Resulta casi imposible deslindar cualquier acto de responsabilidad y libertad del contexto histórico que vivimos: la sociedad contemporánea no es la de la libertad y el progreso, es la de los culpables y los verdugos. De aquí que nombrar los hechos y las cosas de una manera no eufemística o ‘políticamente correcta’, como se ha acuñado en redes, resulte en un caos ético monumental.
Se arroja la pregunta ¿cuántos libros has leído en este año? como una irónica forma de humillación o para responsabilizar a cualquiera, incluso de hechos que no están al alcance del marco de acción más inmediato: el nivel académico es pésimo, la economía no progresa, el machismo está presente, todas las culpas son ‘porque no lees’.
La pregunta deriva de una contrastación arbitraria, pues a más de quinientos años del descubrimiento y la invención de América, aún se sufre de esa angustia por la falta de identidad y debe compensarse dándose valor a partir del otro, la cultura es el estudio del otro, nos sabemos nosotros a partir de lo ajeno. Es que en Holanda leen x libros al mes; leí en algún sitio que en Finlandia todos leen más de veinte libros al año y aquí en México apenas se lee uno, por eso el país no progresa, porque no se lee. Y se añaden más citas.
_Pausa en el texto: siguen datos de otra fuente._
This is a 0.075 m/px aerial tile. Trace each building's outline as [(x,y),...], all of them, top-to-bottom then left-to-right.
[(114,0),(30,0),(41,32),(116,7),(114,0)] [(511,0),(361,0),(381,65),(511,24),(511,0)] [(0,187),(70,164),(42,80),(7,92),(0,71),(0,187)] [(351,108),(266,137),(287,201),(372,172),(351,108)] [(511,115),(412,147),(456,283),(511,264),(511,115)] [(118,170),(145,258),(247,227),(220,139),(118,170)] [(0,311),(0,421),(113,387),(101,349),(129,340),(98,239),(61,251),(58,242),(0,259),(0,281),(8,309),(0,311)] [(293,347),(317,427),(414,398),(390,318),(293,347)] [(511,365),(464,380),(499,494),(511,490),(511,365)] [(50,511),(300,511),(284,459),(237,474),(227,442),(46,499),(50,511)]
La cuantificación de la lectura no responde, obedece a un ya muy consolidado modelo de acumulación, pues todo consume y se puede consumir: la comida, el dinero, los libros, el amor, el sexo, el erotismo, las ideas, lo sensible y lo material, todo es signo perfecto para el despilfarro y la cosificación.
No se considera a la lectura, en este sentido, como una herramienta para la construcción crítica del pensamiento; se considera como una forma ambigua para demostrar no que se sabe o se piensa más, sino que se es más. Leer es para ‘ayudar’ a una sociedad en la que la tecnocracia de la modernidad ha dogmatizado la utilidad de cualquier conocimiento hasta llegar casi a inutilizarlo. La función del artista es totalmente acribillada frente a la del político o al divulgador científico.
En resumidas cuentas: el que lee es más y el que no lee es menos, aunque esto no signifique que se comprenda lo escrito, que se retroalimente la conciencia del lector.
Y por el deseo imperioso de ser más, de necesitar saber –así como se necesita adquirir la última moda o la última tecnología–, por negarse a comprender lo que ya conocemos, se termina por olvidar que los textos, al menos los literarios, no son un cúmulo de personajes y sitios para el consumo y el entretenimiento; son espejos donde leemos una eternidad distante y, en muchos de ellos, forjamos la visión de un futuro cada vez más desolador.